Le bleu c’est aussi cette couleur qui imprègne la chambre extérieure de Kelly-Anne qui se réveille à peine et que l’on suit, par la suite, jusqu’au palais de justice pour apprendre un peu plus sur ces chambres rouges, mais également sur Ludovic Chevalier (que je vous invite à faire votre propre cheminement) qui est jugé lors d’un procès qui émet tout le Québec. Le procès démarre!

Nous plongeons dès les premières minutes du 3e long-métrage de Pascal Plante, après Les faux tatouages (2017) et donc Nadia Butterfly (2020), dans l’obscurité du palais de justice. Obscurité, car on s’entend que nous allons découvrir, au fur et à mesure des jours du procès, des indices, des preuves qui viennent appuyer ou déconstruire les accusations.

La construction d’un procès, comme d’un film, se joue sur la minutie, sur des détails que l’on doit saisir au plus vite pour ne pas avoir une vision erronée sur notre accusé ou nos personnages. Le réalisateur l’a bien compris, sans preuve, nous ne pouvons être juges et bourreaux, on se doit en tant que spectateur de s’investir dans ce genre cinématographique. Un investissement dans des premières minutes intenses que l’on vit en plan-séquence. Intenses, car à tour de rôle la caméra virevolte dans le palais de justice et nous place, non plus en tant que simple spectateur, mais en tant qu’acteur de ce procès par le biais de la procureure de la couronne, de l’avocat de la défense ou du jury pour déterminer la culpabilité ou non de cet homme dans cette cage en verre. Nous sommes pris à partie et nous allons devoir nous impliquer, d’ailleurs, une phrase qui s’adresse à nous résonne si bien : « Je m’excuse de vous infliger cela! »

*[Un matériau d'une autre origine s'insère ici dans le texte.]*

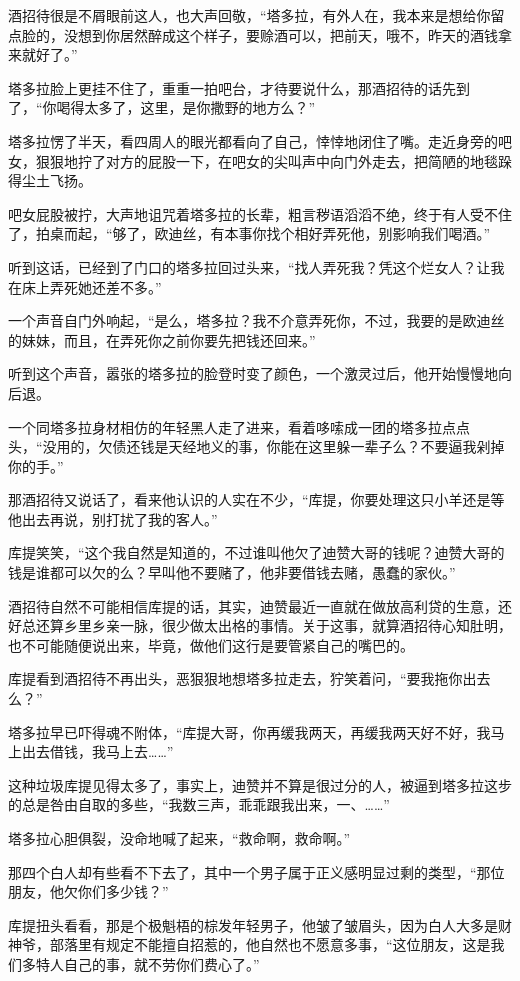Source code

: 酒招待很是不屑眼前这人，也大声回敬，“塔多拉，有外人在，我本来是想给你留点脸的，没想到你居然醉成这个样子，要赊酒可以，把前天，哦不，昨天的酒钱拿来就好了。”

塔多拉脸上更挂不住了，重重一拍吧台，才待要说什么，那酒招待的话先到了，“你喝得太多了，这里，是你撒野的地方么？”

塔多拉愣了半天，看四周人的眼光都看向了自己，悻悻地闭住了嘴。走近身旁的吧女，狠狠地拧了对方的屁股一下，在吧女的尖叫声中向门外走去，把简陋的地毯跺得尘土飞扬。

吧女屁股被拧，大声地诅咒着塔多拉的长辈，粗言秽语滔滔不绝，终于有人受不住了，拍桌而起，“够了，欧迪丝，有本事你找个相好弄死他，别影响我们喝酒。”

听到这话，已经到了门口的塔多拉回过头来，“找人弄死我？凭这个烂女人？让我在床上弄死她还差不多。”

一个声音自门外响起，“是么，塔多拉？我不介意弄死你，不过，我要的是欧迪丝的妹妹，而且，在弄死你之前你要先把钱还回来。”

听到这个声音，嚣张的塔多拉的脸登时变了颜色，一个激灵过后，他开始慢慢地向后退。

一个同塔多拉身材相仿的年轻黑人走了进来，看着哆嗦成一团的塔多拉点点头，“没用的，欠债还钱是天经地义的事，你能在这里躲一辈子么？不要逼我剁掉你的手。”

那酒招待又说话了，看来他认识的人实在不少，“库提，你要处理这只小羊还是等他出去再说，别打扰了我的客人。”

库提笑笑，“这个我自然是知道的，不过谁叫他欠了迪赞大哥的钱呢？迪赞大哥的钱是谁都可以欠的么？早叫他不要赌了，他非要借钱去赌，愚蠢的家伙。”

酒招待自然不可能相信库提的话，其实，迪赞最近一直就在做放高利贷的生意，还好总还算乡里乡亲一脉，很少做太出格的事情。关于这事，就算酒招待心知肚明，也不可能随便说出来，毕竟，做他们这行是要管紧自己的嘴巴的。

库提看到酒招待不再出头，恶狠狠地想塔多拉走去，狞笑着问，“要我拖你出去么？”

塔多拉早已吓得魂不附体，“库提大哥，你再缓我两天，再缓我两天好不好，我马上出去借钱，我马上去……”

这种垃圾库提见得太多了，事实上，迪赞并不算是很过分的人，被逼到塔多拉这步的总是咎由自取的多些，“我数三声，乖乖跟我出来，一、……”

塔多拉心胆俱裂，没命地喊了起来，“救命啊，救命啊。”

那四个白人却有些看不下去了，其中一个男子属于正义感明显过剩的类型，“那位朋友，他欠你们多少钱？”

库提扭头看看，那是个极魁梧的棕发年轻男子，他皱了皱眉头，因为白人大多是财神爷，部落里有规定不能擅自招惹的，他自然也不愿意多事，“这位朋友，这是我们多特人自己的事，就不劳你们费心了。”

L’atmosphère est étouffante, les cadrages sont serrés, comme à l’image des vidéos dans le film Caché (2005) de Michael Haneke. L’ambiance, où les (très) nombreuses questions fusent, est digne de Snake Eyes de Brian de Palma, finalement on ne doit se fier qu’à soi-même.

À ces souffles retenus… 

Le film dévoile surtout une facette, unique, dont on ne parle pas souvent dans ces procès et qui retient une première respiration : les groupies des gens accusés de plusieurs crimes. Sur ce cas de figure, on a deux visages qui se confrontent entre Kelly-Anne, détachée et obsessionnelle, qui observe beaucoup les situations sans émotion et Clémentine, plus frondeuse et sensible, qui déconstruit, souvent sans preuve, toutes les preuves apportées lors du procès. La deuxième respiration retenue est notamment sur ces deux personnalités qui font froid dans le dos, car on se demande souvent jusqu’où cela peut aller et surtout ce qu’elles pensent, deux personnages interprétés magistralement par Juliette Gariépy et Laurie Babin. Le thriller psychologique de Pascal Plante, outre les personnages, ce sont de nombreuses respirations retenues par le travail sonore, avec des bruits qui vous glacent le sang. Je n’avais pas eu aussi peur depuis Berberian Sound Studio (2012) de Peter Strickland, car parfois notre imaginaire accompagné du son est pire qu’un visuel. Un souffle retenu par le biais de la musique Dominique Plante, qui prend aux tripes.

Le thriller psychologique est une mine d’or du personnage dans lequel il faut vite trier les informations importantes ou justes par peur de finir à bout de souffle. J’ai eu beaucoup de mal à creuser pour voir la moindre faille chez Ludovic Chevalier ou Kelly-Anne, BRAVO!

Bravo également au réalisateur, car je vais prendre un deuxième, voir un troisième visionnement pour être à bout de souffle malgré la dureté du propos.